There are times when rookie running backs will absolutely drive you crazy. In college, they look like absolute studs – players you can build a dynasty team around for years. They have elite athleticism, eye-popping stats and a dynamic that can only be described as the “it” factor. NFL Draft scouts drool over their potential and make everyone think they’re the next great thing in fantasy and reality.
Then it all comes crashing down.
Such was the case with Buffalo Bills running back CJ Spiller, whose rookie season with the Bills can only be described as an epic disaster. After being drafted with the ninth overall pick in the 2010 draft, Spiller was rarely used as a rookie and posted an anemic 283 rushing yards on 74 carries and added just 157 yards on 24 receptions. While nobody expected him to come in and be a featured back, this was still shocking considering the fact that Spiller was coming off an electric season at Clemson where he posted over 1,700 total yards and 17 scores.
I remember repeatedly wondering why the Bills took Spiller in the draft if they weren’t going to utilize him. Sure, there were some red flags, but they didn’t even give him much of a chance to prove he wasn’t worthy of being a featured back or even a situational one at that. I recall a preseason game where he bounced three straight runs to the outside and thinking to myself, “uh oh, he doesn’t seem willing to run through the tackles.” Still, I thought he’d at least get some opportunities t0 touch the ball. The emergence of Fred Jackson was also a big reason why Spiller was left watching much of the time. Still, it looked like dynasty league owners had wasted top five pick on a player who was little more than a kick returner.
Going into last season, Spiller was a major question mark for dynasty league owners and again, it started out horribly. Through ten games in 2011, he had just 115 rushing yards and 82 receiving yards on 36 total touches. Meanwhile, Fred Jackson was tearing through the league and looking like a late blooming fantasy stud.
Then came the big injury.
When Jackson went down with a fractured fibula, Spiller finally took advantage of his opportunity and didn’t look back. Over the last six games of the season, he recorded 446 rushing yards on a robust 5.2 yards per carry and added 205 receiving yards on 24 catches. Throw in five touchdowns and you had the makings of a fine RB2 in fantasy leagues.
That brings us to the present.
On the positive side, it’s obvious that Spiller has talent. He’s a nightmare for a defense in the open field and can create mismatches all over the place. In fact, in many leagues he was given a designation to be used as a RB or a WR, which can certainly be a nice luxury for fantasy owners – just don’t expect that to carry over to next season.

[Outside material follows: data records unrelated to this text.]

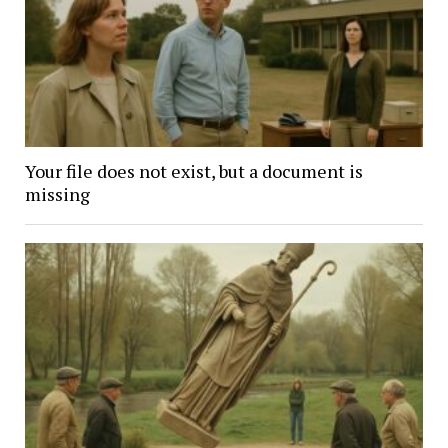
Your file does not exist, but a document is
missing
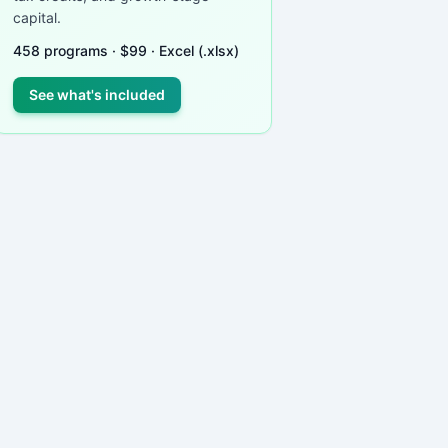
capital.
458
programs ·
$
99
· Excel (.xlsx)
See what's included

The Bills have been saying all the right things about Spiller this offseason as well. It’s apparent he’s going to be able to compete with Jackson for the starting job and he showed the ability to carry a good load during the end of 2011. With Jackson coming off injury and recently turning 31, it’s obvious the future at running back in Buffalo involves Spiller in some way, shape or form. In fact, Jackson has still yet to be signed to a long term contract and you can bet Spiller’s emergence is going to give the Bills a lot of leverage in contract negotiations.

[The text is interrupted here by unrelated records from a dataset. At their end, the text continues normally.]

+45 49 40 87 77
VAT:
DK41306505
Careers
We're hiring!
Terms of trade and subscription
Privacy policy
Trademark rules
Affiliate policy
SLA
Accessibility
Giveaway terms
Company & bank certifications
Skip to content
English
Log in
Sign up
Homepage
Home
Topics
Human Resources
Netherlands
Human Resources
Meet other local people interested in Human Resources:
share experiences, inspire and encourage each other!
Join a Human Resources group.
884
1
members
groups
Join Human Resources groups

If you take Spiller’s stats from his last six games and stretch them out over an entire season, you get an undeniably great fantasy performer. After all, wouldn’t you take 1,184 rushing yards, 544 receiving yards and 13 total touchdowns from your RB2?
Problem is, it’s not all wine and roses with Spiller.
While his production over the last half of the year was great, it still did come with Jackson being gone. The Bills have said time and time again that Jackson will be re-signed and that’s going to adversely affect Spiller’s production. While he won’t likely go back to the days of getting just three touches a game and returning kickoffs, it’s also not likely he gets 20 touches any time soon, either. Even if Spiller beats Jackson out for the job, he won’t be a true featured back.
There are also concerns about Spiller holding up over an entire season. The Bills coaching staff was reportedly pretty concerned about his workload towards the end of the year, thus fueling speculation that Spiller would never truly be a primary back on the team. While they’re saying the right things now, it’s likely more about leverage in Jackson’s contract negotiations.
Spiller also still hesitates in running through the tackles. While it didn’t hamper him too much at the end of the year, you can still see the hesitation in him at times. It’s awful tough to see him be included in goal line carries, thus forcing his owners to hope for long touchdowns, which are very tough to predict.
So, now what?
With Spiller, I think it’s pretty simple. He seems like a player with a skill set similar to Darren Sproles, but with an offense nowhere near as explosive as New Orleans. Penciling him in for anything more than 1,000-1,200 total yards and a handful of touchdowns would be asking a lot. On the same token, it seems that would be a pretty safe yardage and touchdown assumption.
If you have an owner who views him as something more than that, I’d jump on it. Spiller is the type of player you shop around to see how others view him, then likely hold on to him and cross your fingers. I’d just hesitate in buying right now if the price tag is anywhere close to a top 15 running back.